Während sich die Atmosphäre weltweit dem Kollaps nähert, Ozonwerte den Sommer in einen braunen Blätterherbst verwandeln, 70 Prozent der Bäume hinüber sind, Millionen von Menschen auf Wanderschaft vor Krieg, Katastrophen und Haß sind, die Wirtschaft ihre Existenz auf der Produktion von Nutzlosem und Schädlichem aufbaut, die Völker sich wegen nichts und wieder nichts massakrieren, hassen, verfolgen und ausbeuten bis zum Knockout, während alldem plaudert Herr Alt von Schilfgras und nährt den Glauben all jener (Verzweifelten) auf ein Happy-Öko- End, die mit anschauen müssen, wie eine kleine Minderheit von Begüterten (BRD, USA, Japan) alles zu Klump haut und vergiftet. Dieser energiegeladene Planet, voller Schönheit und Wunder, ist für uns Dreckspatzen und Egotrip-Reisende eben nicht geschaffen, Herr Alt.

▸ AUSGELESENE ANGABEN:
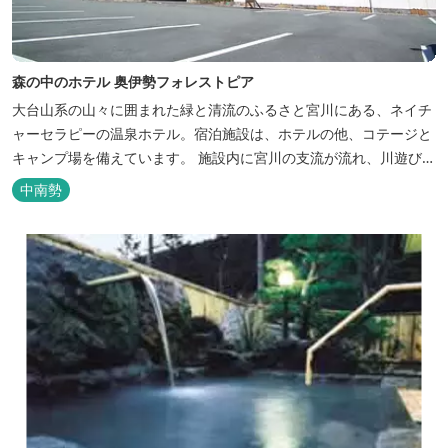
森の中のホテル 奥伊勢フォレストピア
大台山系の山々に囲まれた緑と清流のふるさと宮川にある、ネイチ
ャーセラピーの温泉ホテル。宿泊施設は、ホテルの他、コテージと
キャンプ場を備えています。 施設内に宮川の支流が流れ、川遊びが
できます。BBQエリア、釣堀もあり、ファミリーやグループでもア
中南勢
クティビティを楽しめます。 ディナーは併設の「レストラン アン
ジュ」にて、地元の食材をていねいに調理したフレンチフルコース
をお召し上がりい...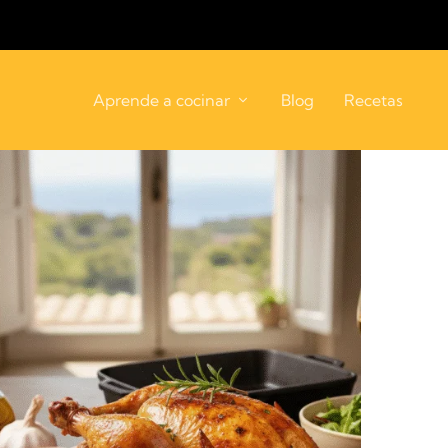
Aprende a cocinar
Blog
Recetas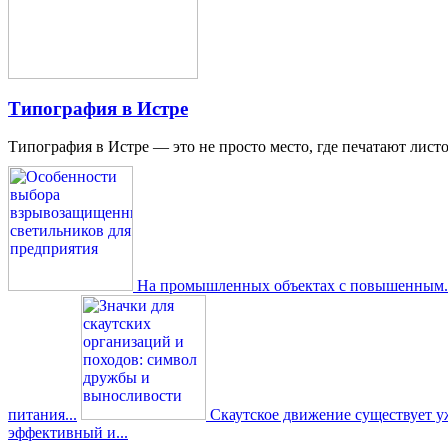
Типография в Истре
Типография в Истре — это не просто место, где печатают листо
На промышленных объектах с повышенным..
питания...
Скаутское движение существует уже
эффективный и...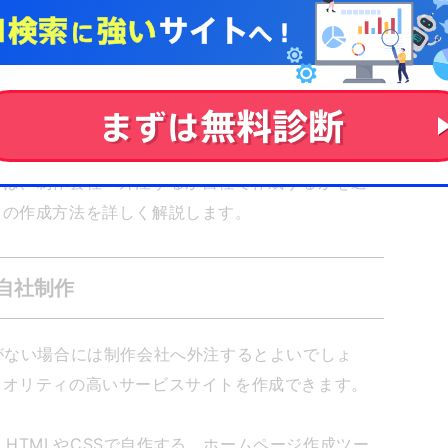
のように作成すればよいのかわからないという人も
合は、制作会社へ外注するか自社で作成するかを選
トの作成方法を詳しく解説します。
自社制作
がない場合には制作会社へ外注するとよいでしょ
クオリティの高いサービスサイトを作成できます。
る、HTMLやCSSで自作する、ホームページ作成ツー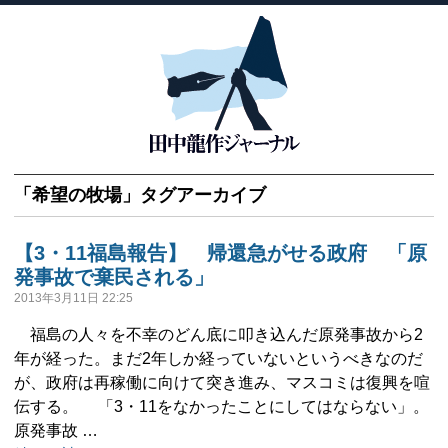
「
希望の牧場
」タグアーカイブ
【3・11福島報告】 帰還急がせる政府 「原
発事故で棄民される」
2013年3月11日 22:25
福島の人々を不幸のどん底に叩き込んだ原発事故から2
年が経った。まだ2年しか経っていないというべきなのだ
が、政府は再稼働に向けて突き進み、マスコミは復興を喧
伝する。 「3・11をなかったことにしてはならない」。
原発事故 …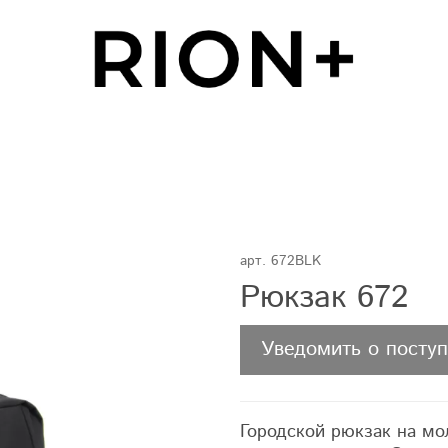
арт.
672BLK
Рюкзак 672
Уведомить о посту
Городской рюкзак на мо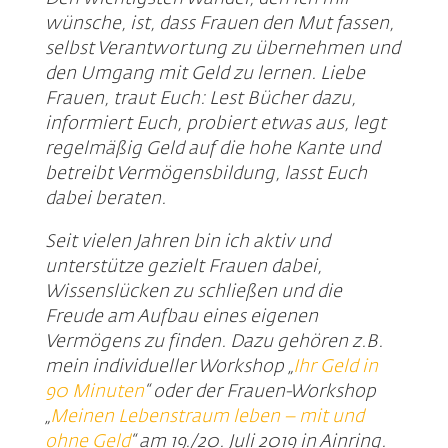
wünsche, ist, dass Frauen den Mut fassen,
selbst Verantwortung zu übernehmen und
den Umgang mit Geld zu lernen. Liebe
Frauen, traut Euch: Lest Bücher dazu,
informiert Euch, probiert etwas aus, legt
regelmäßig Geld auf die hohe Kante und
betreibt Vermögensbildung, lasst Euch
dabei beraten.
Seit vielen Jahren bin ich aktiv und
unterstütze gezielt Frauen dabei,
Wissenslücken zu schließen und die
Freude am Aufbau eines eigenen
Vermögens zu finden. Dazu gehören z.B.
mein individueller Workshop „
Ihr Geld in
90 Minuten
“ oder der Frauen-Workshop
„
Meinen Lebenstraum leben – mit und
ohne Geld
“ am 19./20. Juli 2019 in Ainring.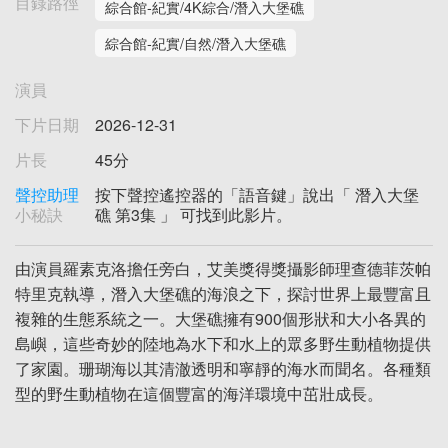
目錄路徑
綜合館-紀實/4K綜合/潛入大堡礁
綜合館-紀實/自然/潛入大堡礁
演員
下片日期
2026-12-31
片長
45分
聲控助理
按下聲控遙控器的「語音鍵」說出「 潛入大堡
小秘訣
礁 第3集 」 可找到此影片。
由演員羅素克洛擔任旁白，艾美獎得獎攝影師理查德菲茨帕
特里克執導，潛入大堡礁的海浪之下，探討世界上最豐富且
複雜的生態系統之一。大堡礁擁有900個形狀和大小各異的
島嶼，這些奇妙的陸地為水下和水上的眾多野生動植物提供
了家園。珊瑚海以其清澈透明和寧靜的海水而聞名。各種類
型的野生動植物在這個豐富的海洋環境中茁壯成長。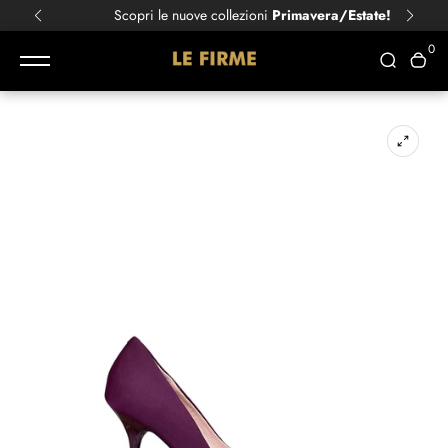
Scopri le nuove collezioni
Primavera/Estate!
0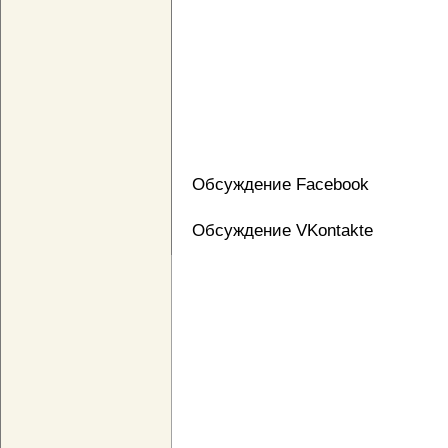
Обсуждение Facebook
Обсуждение VKontakte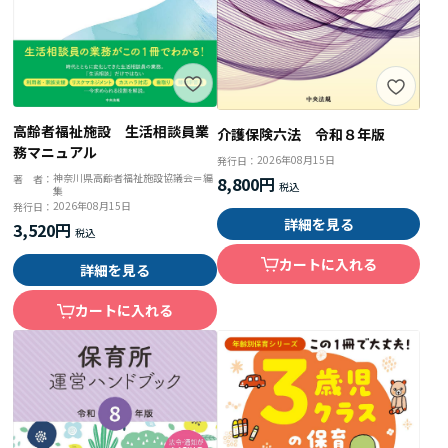
高齢者福祉施設 生活相談員業
介護保険六法 令和８年版
務マニュアル
2026年08月15日
発行日：
神奈川県高齢者福祉施設協議会＝編
著 者：
8,800円
集
2026年08月15日
発行日：
詳細を見る
3,520円
カートに入れる
詳細を見る
カートに入れる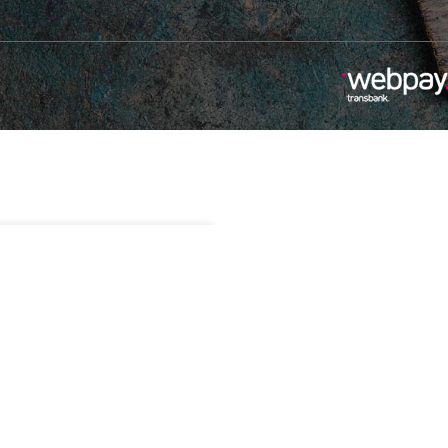
.990
Sin existencias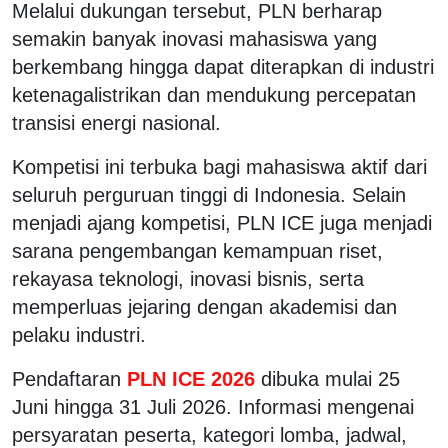
Melalui dukungan tersebut, PLN berharap
semakin banyak inovasi mahasiswa yang
berkembang hingga dapat diterapkan di industri
ketenagalistrikan dan mendukung percepatan
transisi energi nasional.
Kompetisi ini terbuka bagi mahasiswa aktif dari
seluruh perguruan tinggi di Indonesia. Selain
menjadi ajang kompetisi, PLN ICE juga menjadi
sarana pengembangan kemampuan riset,
rekayasa teknologi, inovasi bisnis, serta
memperluas jejaring dengan akademisi dan
pelaku industri.
Pendaftaran
PLN ICE 2026
dibuka mulai 25
Juni hingga 31 Juli 2026. Informasi mengenai
persyaratan peserta, kategori lomba, jadwal,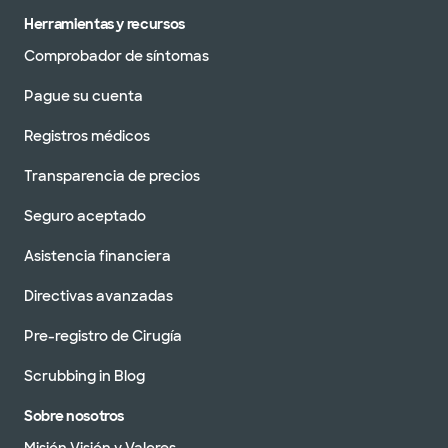
Herramientas y recursos
Comprobador de síntomas
Pague su cuenta
Registros médicos
Transparencia de precios
Seguro aceptado
Asistencia financiera
Directivas avanzadas
Pre-registro de Cirugía
Scrubbing in Blog
Sobre nosotros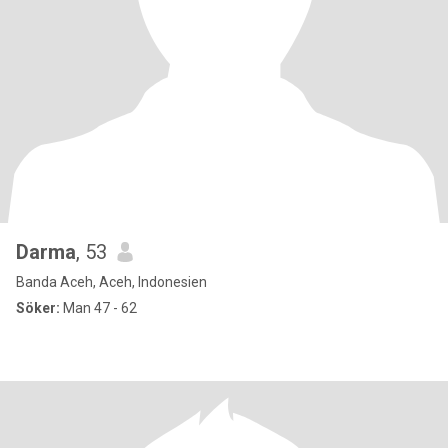
Darma
, 53
Banda Aceh, Aceh, Indonesien
Söker:
Man 47 - 62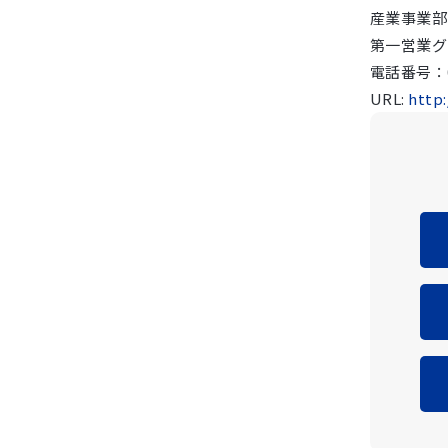
産業事業部
第一営業グ
電話番号：03
URL:
http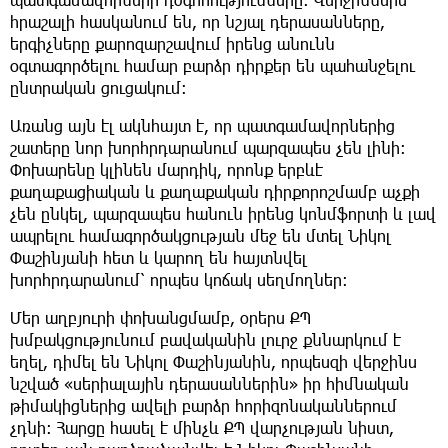
հրաշալի հասկանում են, որ նշյալ դերասանները,
երգիչները քարոզարշավում իրենց անունն
օգտագործելու համար բարձր դիրքեր են պահանջելու
ընտրական ցուցակում։
Առանց այն էլ ակնհայտ է, որ պատգամավորներից
շատերը նոր խորհրդարանում պարզապես չեն լինի։
Փոխարենը կլինեն մարդիկ, որոնք երբևէ
քաղաքացիական և քաղաքական դիրքորոշմամբ աչքի
չեն ընկել, պարզապես հանուն իրենց կոնմֆորտի և լավ
ապրելու համագործակցության մեջ են մտել Նիկոլ
Փաշինյանի հետ և կարող են հայտնվել
խորհրդարանում՝ որպես կոճակ սեղմողներ։
Մեր աղբյուրի փոխանցմամբ, օրերս ՔՊ
խմբակցությունում բավականին լուրջ քննարկում է
եղել, դիմել են Նիկոլ Փաշինյանին, որպեսզի վերջինս
նշված «սերիալային դերասաններին» իր հիմնական
թիմակիցներից ավելի բարձր հորիզոնականներում
չդնի։ Հարցը հասել է մինչև ՔՊ վարչության նիստ,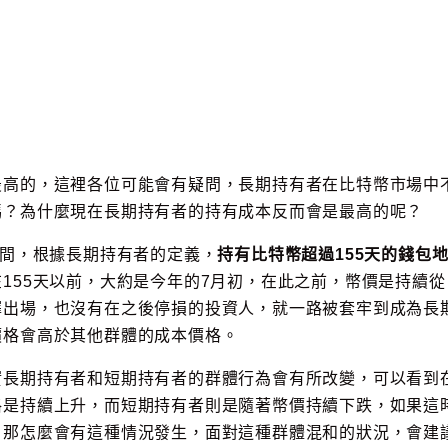
：
最高的，這裡各位可能會有疑問，長期持有者在比特幣市場中
嗎？為什麼現在長期持有者的持有成本反而會是最高的呢？
時間，根據長期持有者的定義，
持有比特幣超過155天的錢包
155天以前，大約是今年的7月初，在此之前，幣價是持續從
擇出場，也沒有在之後停損的投資人，就一路被套牢到成為長
價格會高於其他群體的成本價格。
實長期持有者和短期持有者的群體行為會有所改變，可以看到
格是持續上升，而短期持有者則是隨著幣價持續下跌，如果這
，那怎麼會有這種情況發生，面對這種群體混和的狀況，會建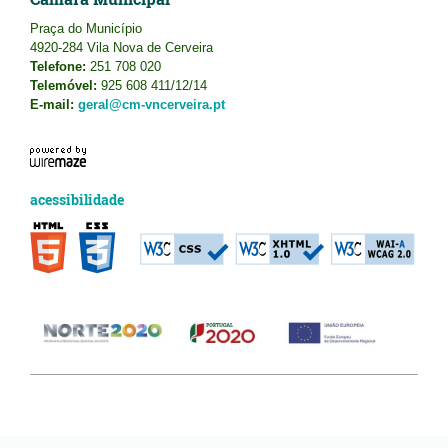
Praça do Município
4920-284 Vila Nova de Cerveira
Telefone:
251 708 020
Telemóvel:
925 608 411/12/14
E-mail:
geral@cm-vncerveira.pt
acessibilidade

▸ AUFGABE 1: Zitiere aus dem Text die Stelle von „Während sich die“ bis „geschaffen, Herr Alt.“.
▸ AUFGABE 2: Welche Länder nennt der Text in Klammern als Beispiele für die begüterte Minderheit?
Die Einträge haben hiermit nichts zu tun.

▸ ANTWORTFELD 1:
Während sich die Atmosphäre weltweit dem Kollaps nähert, Ozonwerte den Sommer in einen braunen Blätterherbst verwandeln, 70 Prozent der Bäume hinüber sind, Millionen von Menschen auf Wanderschaft vor Krieg, Katastrophen und Haß sind, die Wirtschaft ihre Existenz auf der Produktion von Nutzlosem und Schädlichem aufbaut, die Völker sich wegen nichts und wieder nichts massakrieren, hassen, verfolgen und ausbeuten bis zum Knockout, während alldem plaudert Herr Alt von Schilfgras und nährt den Glauben all jener (Verzweifelten) auf ein Happy-Öko- End, die mit anschauen müssen, wie eine kleine Minderheit von Begüterten (BRD, USA, Japan) alles zu Klump haut und vergiftet. Dieser energiegeladene Planet, voller Schönheit und Wunder, ist für uns Dreckspatzen und Egotrip-Reisende eben nicht geschaffen, Herr Alt.

▸ ANTWORTFELD 2: BRD, USA, Japan